## EXERCISE DETAILS
Would you write out every entry exactly, but without the pictures?

## Multi-frame object listings
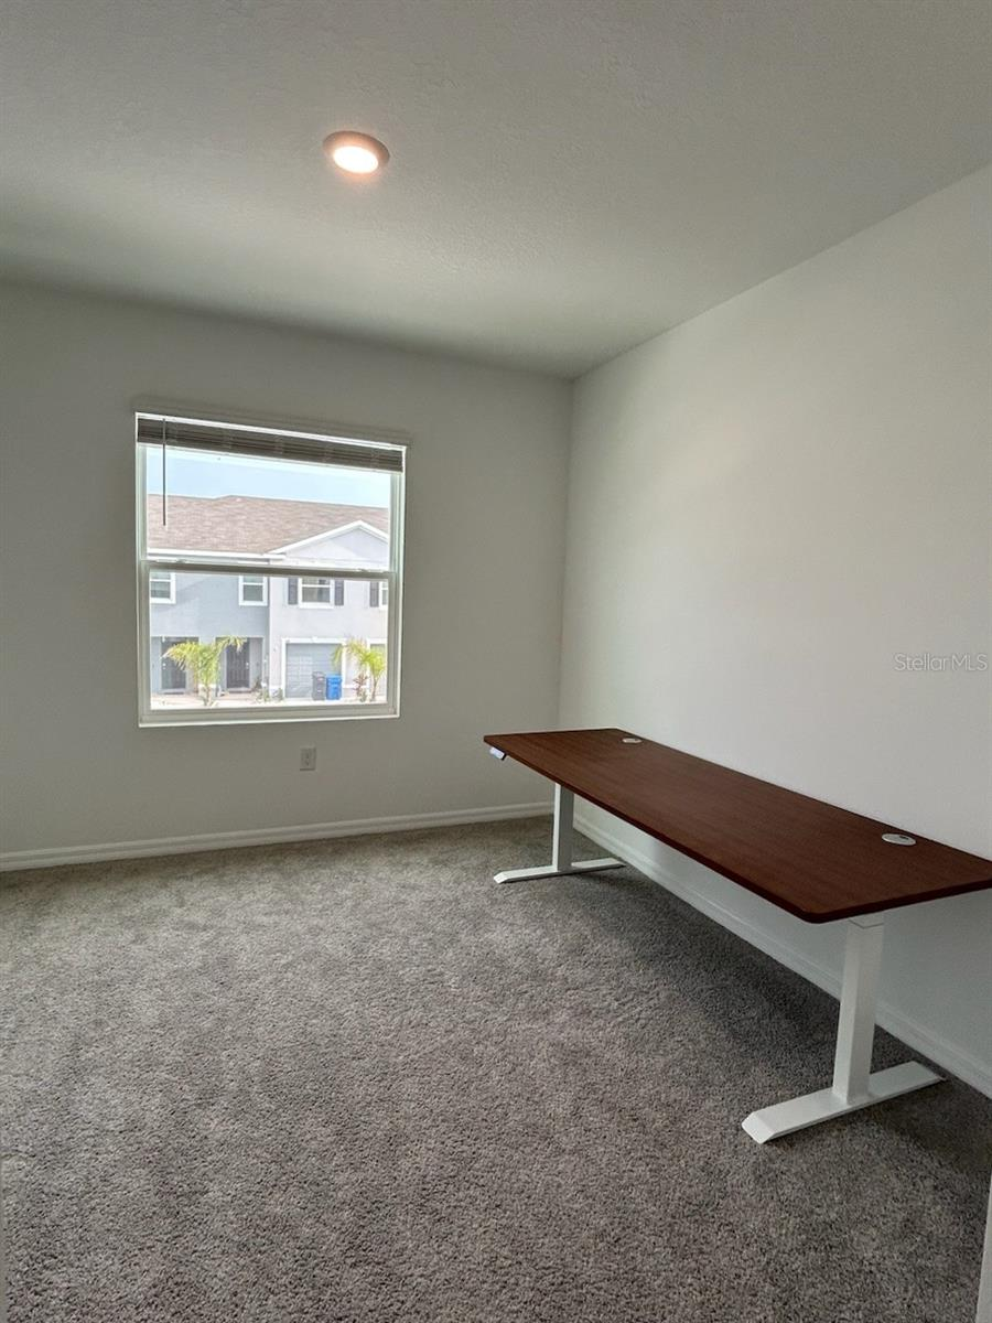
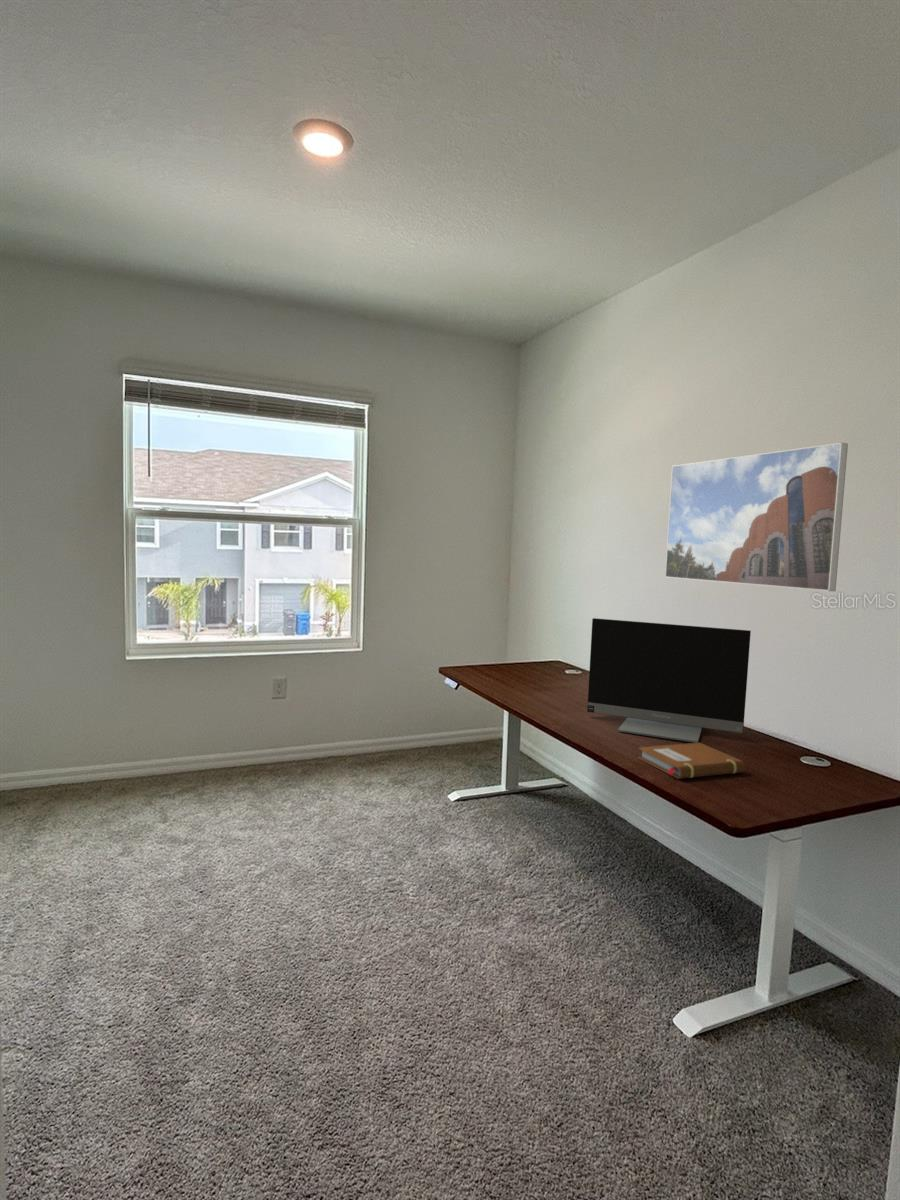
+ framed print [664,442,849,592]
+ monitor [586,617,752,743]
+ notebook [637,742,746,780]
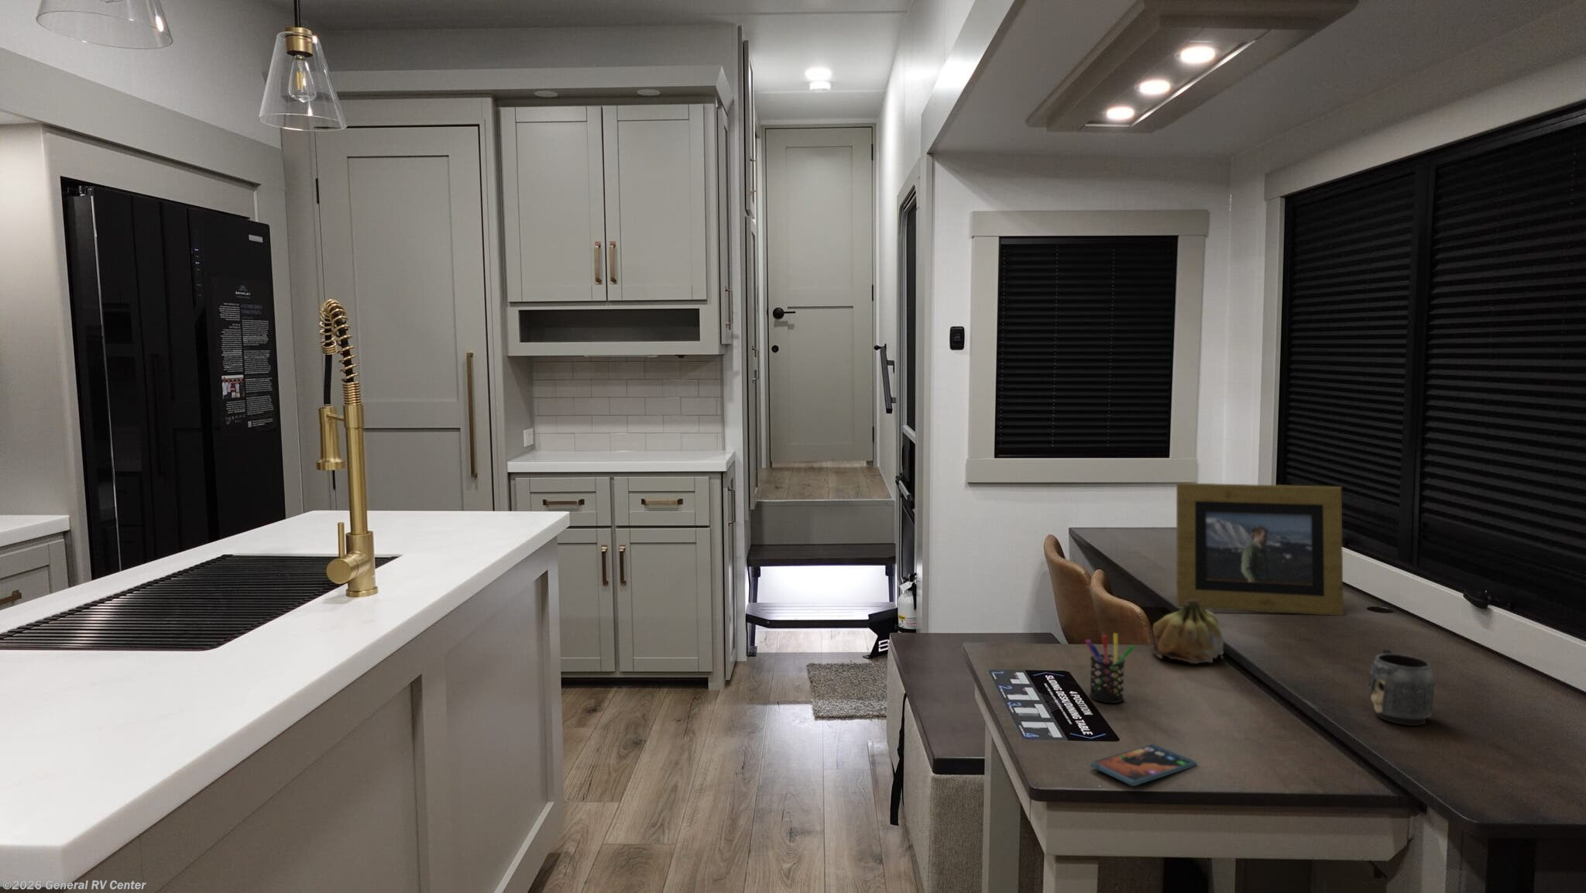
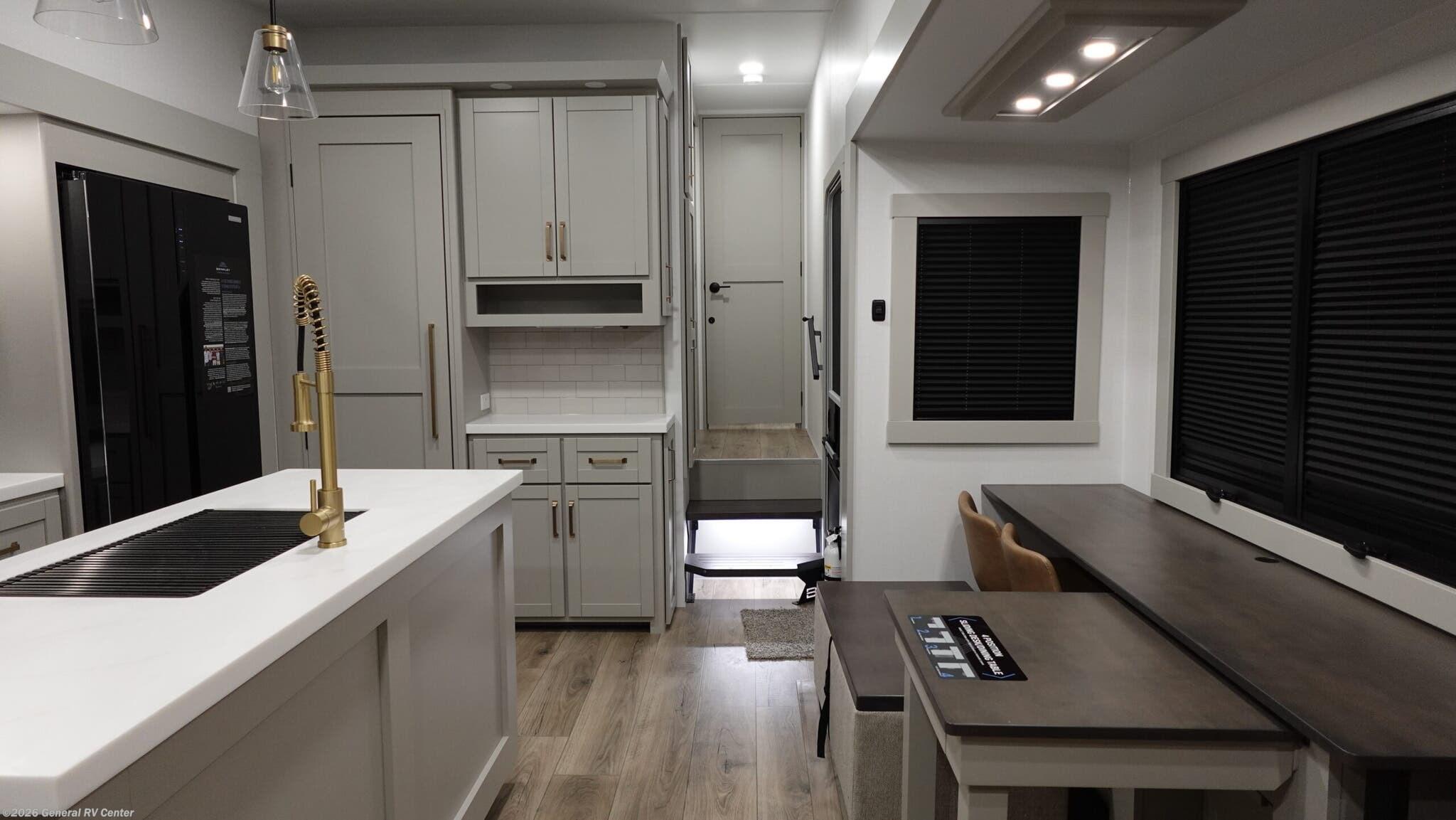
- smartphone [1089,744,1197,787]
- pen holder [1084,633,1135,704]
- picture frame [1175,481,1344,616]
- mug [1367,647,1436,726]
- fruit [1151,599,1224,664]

## EXERCISE RESULT
+ framed print [664,442,849,592]
+ monitor [586,617,752,743]
+ notebook [637,742,746,780]
- smartphone [1089,744,1197,787]
- pen holder [1084,633,1135,704]
- picture frame [1175,481,1344,616]
- mug [1367,647,1436,726]
- fruit [1151,599,1224,664]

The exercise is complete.